• About this task: Please check every line of the listing for "reset" and copy each line where it is found.

• Dataset excerpts:
-*-

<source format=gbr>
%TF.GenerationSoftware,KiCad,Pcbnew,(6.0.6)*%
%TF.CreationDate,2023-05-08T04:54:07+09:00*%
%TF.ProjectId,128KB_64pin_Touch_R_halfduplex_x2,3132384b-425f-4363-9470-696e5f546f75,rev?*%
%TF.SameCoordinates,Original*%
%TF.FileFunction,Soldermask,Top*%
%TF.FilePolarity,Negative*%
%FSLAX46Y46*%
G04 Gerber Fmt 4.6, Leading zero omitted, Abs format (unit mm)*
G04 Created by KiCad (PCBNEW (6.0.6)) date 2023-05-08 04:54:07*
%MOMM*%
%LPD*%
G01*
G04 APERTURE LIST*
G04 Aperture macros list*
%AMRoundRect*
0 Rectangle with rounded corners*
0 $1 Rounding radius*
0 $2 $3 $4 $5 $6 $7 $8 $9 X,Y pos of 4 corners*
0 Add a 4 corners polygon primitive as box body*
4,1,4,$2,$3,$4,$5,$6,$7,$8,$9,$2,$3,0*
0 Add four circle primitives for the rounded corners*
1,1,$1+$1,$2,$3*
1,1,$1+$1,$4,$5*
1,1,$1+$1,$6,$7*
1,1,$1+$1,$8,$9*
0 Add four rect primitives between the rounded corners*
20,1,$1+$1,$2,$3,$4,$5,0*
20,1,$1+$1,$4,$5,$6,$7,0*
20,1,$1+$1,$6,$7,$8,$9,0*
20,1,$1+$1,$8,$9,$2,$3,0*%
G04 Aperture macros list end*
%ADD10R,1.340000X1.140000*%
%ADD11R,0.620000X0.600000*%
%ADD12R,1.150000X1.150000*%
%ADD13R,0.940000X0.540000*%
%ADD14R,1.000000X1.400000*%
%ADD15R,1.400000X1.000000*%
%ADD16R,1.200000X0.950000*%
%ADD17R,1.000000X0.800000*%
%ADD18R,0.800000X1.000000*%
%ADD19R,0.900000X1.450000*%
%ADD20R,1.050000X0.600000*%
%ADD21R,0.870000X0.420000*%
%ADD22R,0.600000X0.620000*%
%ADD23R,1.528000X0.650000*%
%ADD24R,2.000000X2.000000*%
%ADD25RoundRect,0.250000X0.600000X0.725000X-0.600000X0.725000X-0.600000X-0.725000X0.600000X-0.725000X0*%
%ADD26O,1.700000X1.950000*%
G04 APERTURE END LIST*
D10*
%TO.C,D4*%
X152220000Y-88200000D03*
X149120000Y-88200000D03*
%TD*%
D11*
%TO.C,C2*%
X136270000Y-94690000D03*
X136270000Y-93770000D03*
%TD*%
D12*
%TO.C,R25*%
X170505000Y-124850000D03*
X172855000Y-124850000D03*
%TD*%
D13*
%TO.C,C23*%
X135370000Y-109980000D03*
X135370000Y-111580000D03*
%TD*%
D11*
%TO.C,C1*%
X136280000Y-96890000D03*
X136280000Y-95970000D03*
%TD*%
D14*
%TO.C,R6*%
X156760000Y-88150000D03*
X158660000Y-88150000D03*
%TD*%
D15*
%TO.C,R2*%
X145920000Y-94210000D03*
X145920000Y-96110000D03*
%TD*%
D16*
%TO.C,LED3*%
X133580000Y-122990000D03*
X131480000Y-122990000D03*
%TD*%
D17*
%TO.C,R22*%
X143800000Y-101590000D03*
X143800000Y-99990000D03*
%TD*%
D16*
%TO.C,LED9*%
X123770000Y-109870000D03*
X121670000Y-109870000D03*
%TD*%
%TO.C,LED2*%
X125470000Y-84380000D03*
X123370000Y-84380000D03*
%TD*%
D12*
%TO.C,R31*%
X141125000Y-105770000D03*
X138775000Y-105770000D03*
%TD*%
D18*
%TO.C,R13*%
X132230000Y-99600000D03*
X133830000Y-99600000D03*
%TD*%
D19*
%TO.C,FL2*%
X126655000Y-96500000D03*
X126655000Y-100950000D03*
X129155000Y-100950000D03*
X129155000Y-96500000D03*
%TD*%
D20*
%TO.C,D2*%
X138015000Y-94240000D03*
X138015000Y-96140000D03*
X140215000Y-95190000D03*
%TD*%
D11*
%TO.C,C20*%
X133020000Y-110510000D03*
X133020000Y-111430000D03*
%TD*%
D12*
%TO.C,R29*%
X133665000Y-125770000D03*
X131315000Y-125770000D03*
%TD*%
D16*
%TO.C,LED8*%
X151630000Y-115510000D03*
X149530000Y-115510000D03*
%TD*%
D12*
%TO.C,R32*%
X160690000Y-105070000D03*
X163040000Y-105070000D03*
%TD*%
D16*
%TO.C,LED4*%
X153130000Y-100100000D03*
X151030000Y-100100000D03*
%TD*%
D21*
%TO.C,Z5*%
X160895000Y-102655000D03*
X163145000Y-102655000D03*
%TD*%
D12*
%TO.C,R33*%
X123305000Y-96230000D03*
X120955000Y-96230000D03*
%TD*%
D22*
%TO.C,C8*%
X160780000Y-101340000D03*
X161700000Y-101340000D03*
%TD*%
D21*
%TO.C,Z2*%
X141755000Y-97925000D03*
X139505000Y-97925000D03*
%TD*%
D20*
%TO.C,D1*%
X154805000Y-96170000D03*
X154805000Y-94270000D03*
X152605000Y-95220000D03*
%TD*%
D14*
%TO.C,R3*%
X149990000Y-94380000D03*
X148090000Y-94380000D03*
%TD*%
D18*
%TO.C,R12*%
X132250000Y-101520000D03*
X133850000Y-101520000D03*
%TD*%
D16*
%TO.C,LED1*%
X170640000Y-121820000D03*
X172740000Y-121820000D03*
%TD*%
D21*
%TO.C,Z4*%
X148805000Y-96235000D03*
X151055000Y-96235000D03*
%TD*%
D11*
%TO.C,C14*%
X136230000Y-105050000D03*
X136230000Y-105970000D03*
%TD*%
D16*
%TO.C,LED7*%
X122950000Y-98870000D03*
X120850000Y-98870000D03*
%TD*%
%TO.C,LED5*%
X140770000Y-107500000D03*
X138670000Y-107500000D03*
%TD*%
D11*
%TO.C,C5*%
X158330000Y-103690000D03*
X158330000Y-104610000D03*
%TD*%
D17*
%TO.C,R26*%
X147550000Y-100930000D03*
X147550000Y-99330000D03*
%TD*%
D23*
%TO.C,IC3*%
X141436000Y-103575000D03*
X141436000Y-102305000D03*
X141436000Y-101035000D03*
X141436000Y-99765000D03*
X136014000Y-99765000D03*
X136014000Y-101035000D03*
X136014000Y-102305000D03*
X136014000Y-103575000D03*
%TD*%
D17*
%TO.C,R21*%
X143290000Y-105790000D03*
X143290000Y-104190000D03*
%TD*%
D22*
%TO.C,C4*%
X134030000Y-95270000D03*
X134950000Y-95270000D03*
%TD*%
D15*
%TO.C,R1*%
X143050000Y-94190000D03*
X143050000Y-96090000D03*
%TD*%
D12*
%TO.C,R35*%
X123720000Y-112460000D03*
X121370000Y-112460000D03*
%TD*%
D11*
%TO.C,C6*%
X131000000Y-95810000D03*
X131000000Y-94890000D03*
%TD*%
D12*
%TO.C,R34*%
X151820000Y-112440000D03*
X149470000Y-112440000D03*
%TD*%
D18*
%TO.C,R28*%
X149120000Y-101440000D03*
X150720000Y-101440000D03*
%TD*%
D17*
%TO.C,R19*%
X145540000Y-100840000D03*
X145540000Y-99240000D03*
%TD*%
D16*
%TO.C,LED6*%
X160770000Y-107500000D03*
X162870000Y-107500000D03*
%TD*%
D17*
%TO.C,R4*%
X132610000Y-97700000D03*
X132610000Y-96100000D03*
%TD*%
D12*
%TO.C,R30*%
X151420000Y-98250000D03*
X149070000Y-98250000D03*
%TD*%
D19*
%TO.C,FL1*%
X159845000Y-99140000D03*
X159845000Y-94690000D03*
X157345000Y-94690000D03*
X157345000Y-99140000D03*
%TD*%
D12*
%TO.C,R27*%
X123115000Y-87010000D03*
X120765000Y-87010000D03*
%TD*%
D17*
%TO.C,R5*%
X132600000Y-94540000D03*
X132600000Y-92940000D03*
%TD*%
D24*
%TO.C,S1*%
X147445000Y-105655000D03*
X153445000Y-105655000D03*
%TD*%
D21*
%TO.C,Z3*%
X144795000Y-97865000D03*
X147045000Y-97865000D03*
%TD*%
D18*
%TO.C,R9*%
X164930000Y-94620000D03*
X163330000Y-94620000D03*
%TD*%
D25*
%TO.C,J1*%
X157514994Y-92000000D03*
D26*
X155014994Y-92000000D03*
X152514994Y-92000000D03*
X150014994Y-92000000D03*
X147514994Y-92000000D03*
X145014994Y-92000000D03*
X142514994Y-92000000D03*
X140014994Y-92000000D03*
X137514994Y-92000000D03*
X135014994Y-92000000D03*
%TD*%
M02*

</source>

-*-

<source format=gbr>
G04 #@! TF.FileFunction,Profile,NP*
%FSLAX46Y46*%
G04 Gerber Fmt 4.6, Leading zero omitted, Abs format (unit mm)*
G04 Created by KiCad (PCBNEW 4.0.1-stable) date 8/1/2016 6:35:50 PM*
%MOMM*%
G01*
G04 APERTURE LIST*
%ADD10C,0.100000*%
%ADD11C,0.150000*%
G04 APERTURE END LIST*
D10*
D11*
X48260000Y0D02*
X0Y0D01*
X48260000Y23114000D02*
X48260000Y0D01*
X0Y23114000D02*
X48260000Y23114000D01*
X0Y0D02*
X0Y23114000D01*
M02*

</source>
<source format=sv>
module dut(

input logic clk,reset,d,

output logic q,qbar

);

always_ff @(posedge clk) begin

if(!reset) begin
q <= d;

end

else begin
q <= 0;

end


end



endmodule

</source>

-*-

• Reply:
input logic clk,reset,d,
if(!reset) begin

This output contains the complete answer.